Dataset excerpts:
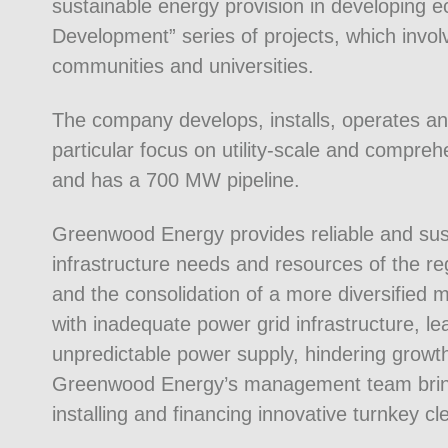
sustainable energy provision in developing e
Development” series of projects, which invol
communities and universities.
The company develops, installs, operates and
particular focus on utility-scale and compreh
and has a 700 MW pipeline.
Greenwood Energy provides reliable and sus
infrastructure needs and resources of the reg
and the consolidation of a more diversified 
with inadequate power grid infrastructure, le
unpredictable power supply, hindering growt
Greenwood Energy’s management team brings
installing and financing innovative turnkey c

---

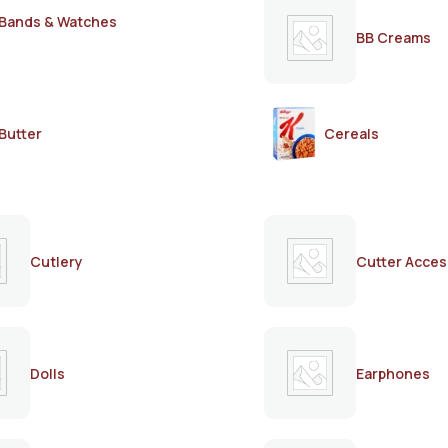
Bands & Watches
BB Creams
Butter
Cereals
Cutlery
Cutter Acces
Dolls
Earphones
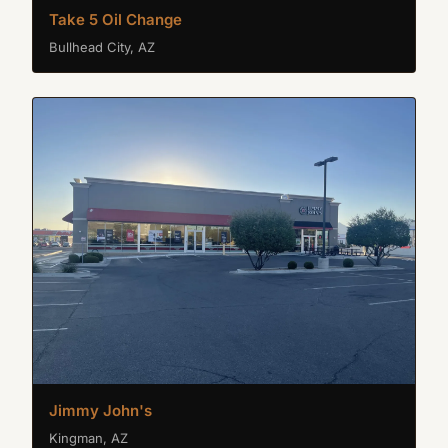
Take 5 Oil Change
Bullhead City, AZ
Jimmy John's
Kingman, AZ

==

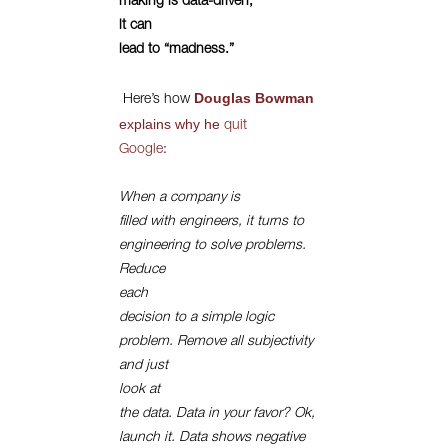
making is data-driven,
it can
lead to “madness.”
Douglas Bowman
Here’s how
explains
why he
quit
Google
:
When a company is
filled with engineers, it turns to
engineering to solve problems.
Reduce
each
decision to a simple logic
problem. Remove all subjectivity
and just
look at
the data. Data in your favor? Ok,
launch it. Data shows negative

** Requirement **
Could you put the material's lines into a JSON list of strings, one string per line with blank lines left out, beginning at the line that has "sustainable energy provision in developing e" and stopping after the line that has "and the consolidation of a more diversified"?

** The answer **
[
  "sustainable energy provision in developing e",
  "Development” series of projects, which invol",
  "communities and universities.",
  "The company develops, installs, operates and",
  "particular focus on utility-scale and compreh",
  "and has a 700 MW pipeline.",
  "Greenwood Energy provides reliable and sus",
  "infrastructure needs and resources of the reg",
  "and the consolidation of a more diversified "
]